Future Kalivaç dam on Vjosa River © Roland Dorozhani

Le bassin de la Vjosa compte huit projets de barrages, dont deux sont encore appuyés par le gouvernement. Le plus avancé est celui de Kalivaç où le chantier a été commencé, interrompu, puis repris par une compagnie turque fin 2017. Le second projet, planifié en amont de la ville de Poçem, a été annulé en mai 2017 par la justice albanaise pour manquement à la consultation publique préalable à la réalisation de l’ouvrage et non-respect du droit environnemental. Cette abrogation fut une première à l’échelle nationale, mais elle ne garantit pas l’abandon durable d’un barrage sur le site.

Une mobilisation croissante

Les ONG EuroNatur, RiverWatch et Ecoalbania sont activement impliquées sous la bannière de la campagne « Save the Blue Heart of Europe » (voir le site) contre les entreprises d’aménagement du fleuve. Elles mobilisent des acteurs locaux comme internationaux, militants citoyens, scientifiques et hommes politiques et plaident pour la signature d’un moratoire sur la construction des barrages. Résonnant depuis peu à l’international, leurs revendications sont relayées par des journaux comme The Times (USA), l’hebdomadaire Der Spiegel (Allemagne), ou encore par l’intervention de la vice-présidente du parlement Européen en faveur de la préservation de la Vjosa.

En avril 2016, un congrès rassemblait à Tirana des chercheurs venus dresser le bilan des connaissances disponibles sur la Vjosa. Le site, de part son unicité, fait l’objet d’un engouement scientifique depuis quelques années : l’intégrité préservée du cours d’eau constitue un état de référence pour des écosystèmes fluviaux.

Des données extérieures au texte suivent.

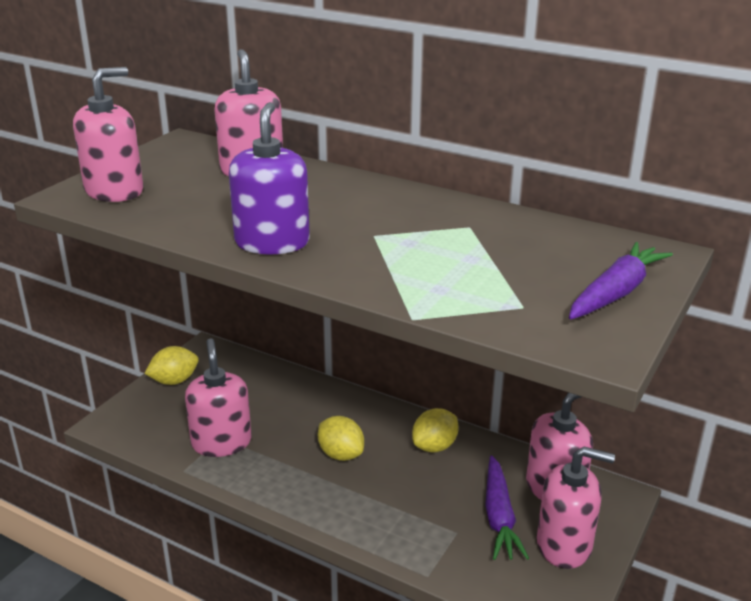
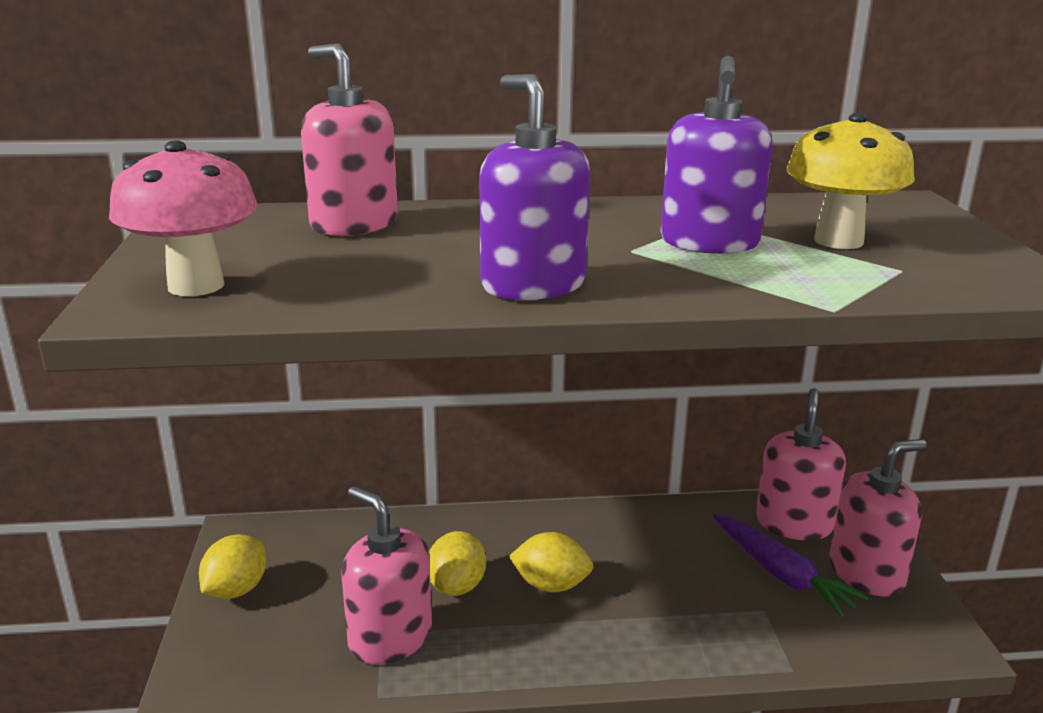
camera: 35 degrees left, 5 degrees down
pink soap dispenser [73,67,143,202] -> pink mushroom [109,140,258,296]
yellow lemon [412,408,459,452] -> yellow lemon moved to [429,531,486,596]
purple carrot [569,242,673,320] -> none
none -> purple soap dispenser [661,56,773,254]
none -> yellow mushroom [786,113,915,249]

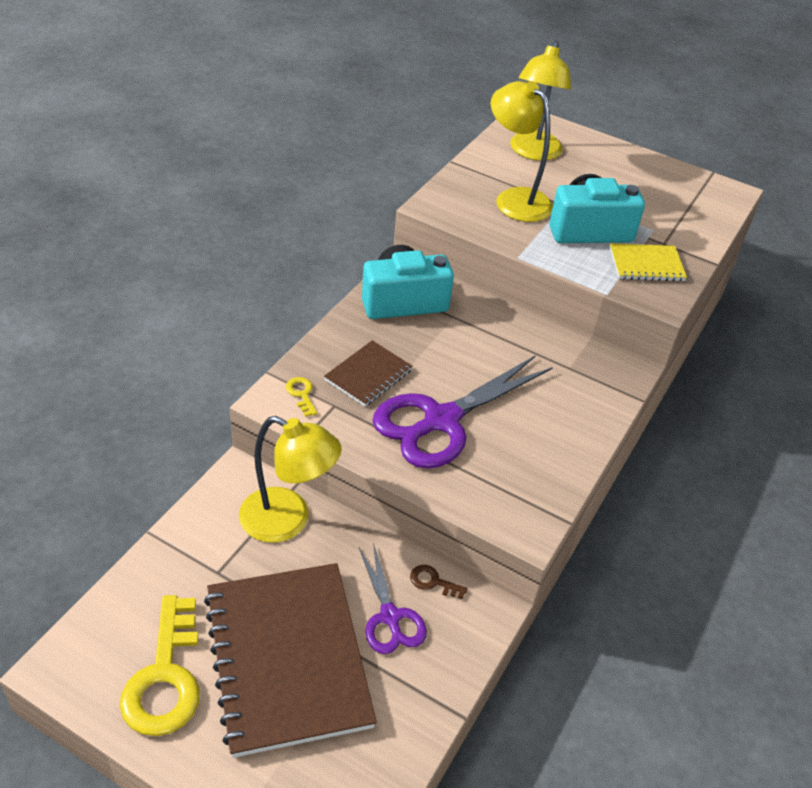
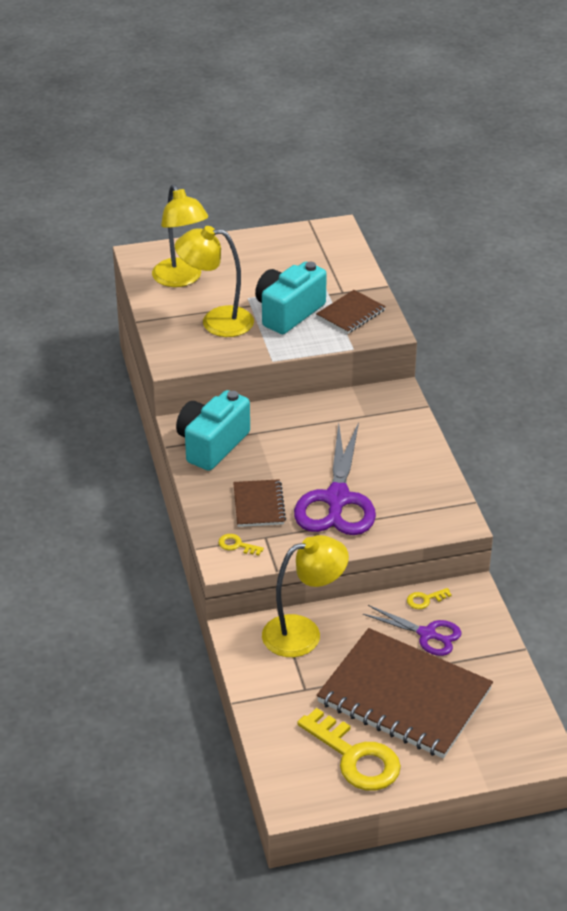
camera: 40 degrees left, 5 degrees down
brown key [410,565,468,599] -> yellow key [407,588,452,609]
yellow notebook [609,243,687,281] -> brown notebook [316,290,386,334]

Des particuliers engagés tentent aussi, à leur échelle, de diffuser l’information auprès du public. C’est le cas des amateurs de sport d’eau vive et de certains cercles naturalistes. En septembre 2017, le collectif Albanyak est parti, en partenariat avec le programme Rivières Sauvages, dans le but de filmer le fleuve et les acteurs de sa protection. Les nouvelles de leur descente en kayak et de la suite du projet sont disponibles sur ce site.

Les actions envisageables dans le cadre du programme « Rivières Sauvages »

Entamée par l’équipe Albanyak en lien avec l’ONG EcoAlbania, une version simplifiée de la grille d’évaluation du label « Site Rivières Sauvages » a été remplie lors de la descente en kayak. Il apparait que la Vjosa, de sa source à son embouchure, présente toutes les caractéristiques techniques d’un candidat idéal au futur label européen. Cependant, l’évaluation reste à approfondir, du fait du manque de données disponibles. D’autre part, les opportunités de mobilisation des acteurs locaux pour l’élaboration d’un programme d’action solide restent à définir, dans ce contexte socio-politique en pleine évolution.

Prochaines étapes de travail :

  • Prise en compte des paramètres de la Vjosa pour ajuster la grille d’évaluation « Rivières Sauvages » à l’échelle européenne.
  • Échanges avec les acteurs locaux (ONG, collectivités, acteurs privés) sur l’intérêt du label pour la reconnaissance et la préservation de la Vjosa, et sur les possibilités d’action.